CC: Don’t you feel like the council treats you as a bother sometimes?
Casey: Oh, they treat me like an idiot. Why, because I want to go back to the budget. The very first day I got there I brought it up. They’re oblivious to it. Even Bret Silveira, who is a great guy in his own way, but he’s worked for the county (and it’s like) ‘this is what we do there’ and ‘we get eight percent there and two percent there and vacation there. Well that’s great but where’s the money coming from? How are we spending the money and where is the accountability for the money?
CC: Have you cast any votes that you regret? Yes but I can’t tell you how many. Part of it was I knew my vote against something wasn’t any good and I wanted to unite with them but now it doesn’t matter. I was elected by people who have faith in me and know me and I need to be who I am.

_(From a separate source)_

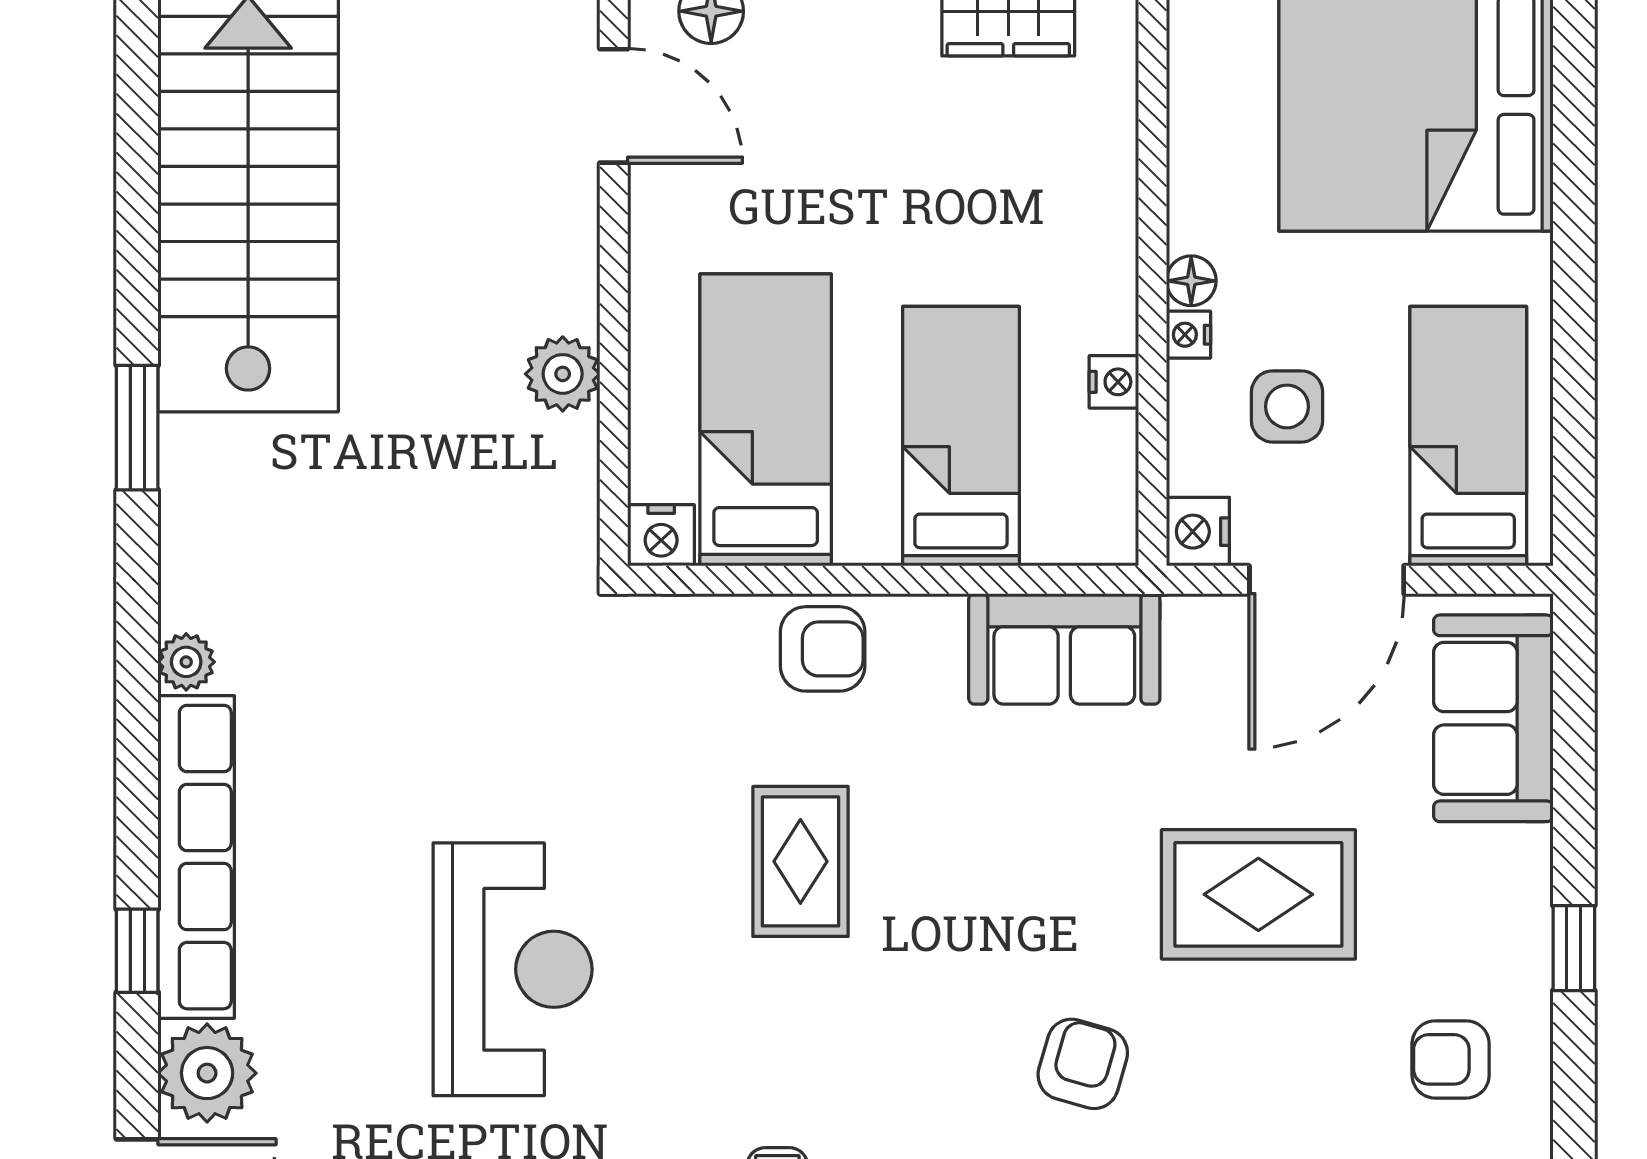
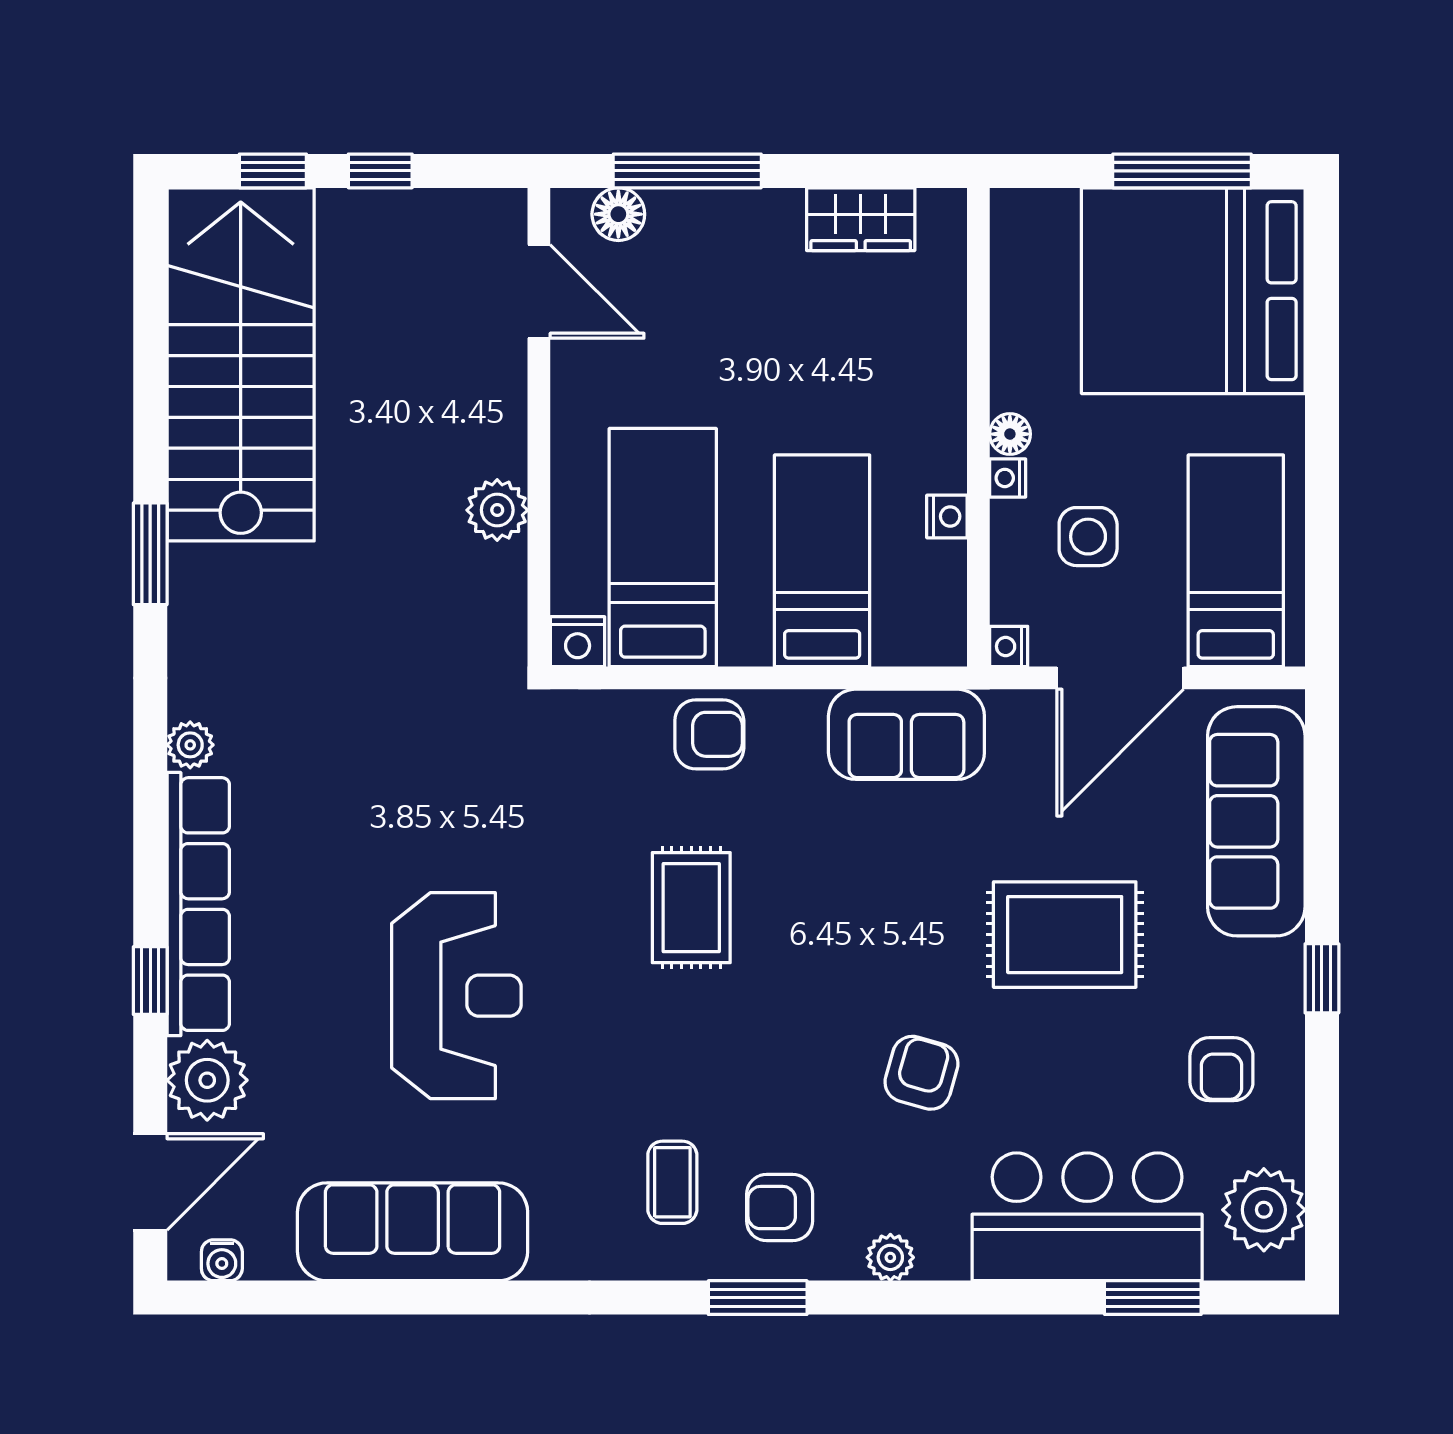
nightstand: (1198, 532) -> (1009, 646), width x0.72, depth x0.74
sofa: (1493, 718) -> (1256, 821), width x1.36
armchair: (1451, 1059) -> (1221, 1069), turned -90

One of the things that drives me crazy … is the (lack) of information (to the public). When we’re going to have a public hearing, don’t post it Wednesday at 5 o’clock in afternoon. Notify people. There’s nobody there! Somehow or another we have to work on that. (He has suggested a city newsletter slipped into utility bills).
CC: When you hear from constituents, what is typically the reason they contact you?
Casey: Code enforcement stuff. What they do is come to work at 5 o’clock in the morning so they can go home at 2 o’clock and go to their other job or whatever.
CC: Your term expires in November 2026. Do you expect to run for re-election in 2026?
Casey: I don’t know. And that’s a true statement. It has a lot to do with Kathy (who has health issues).
CC: At 75, do you have any retirement plans?
Casey: That’s all I’ve ever done (work). I have satisfaction for a job well done.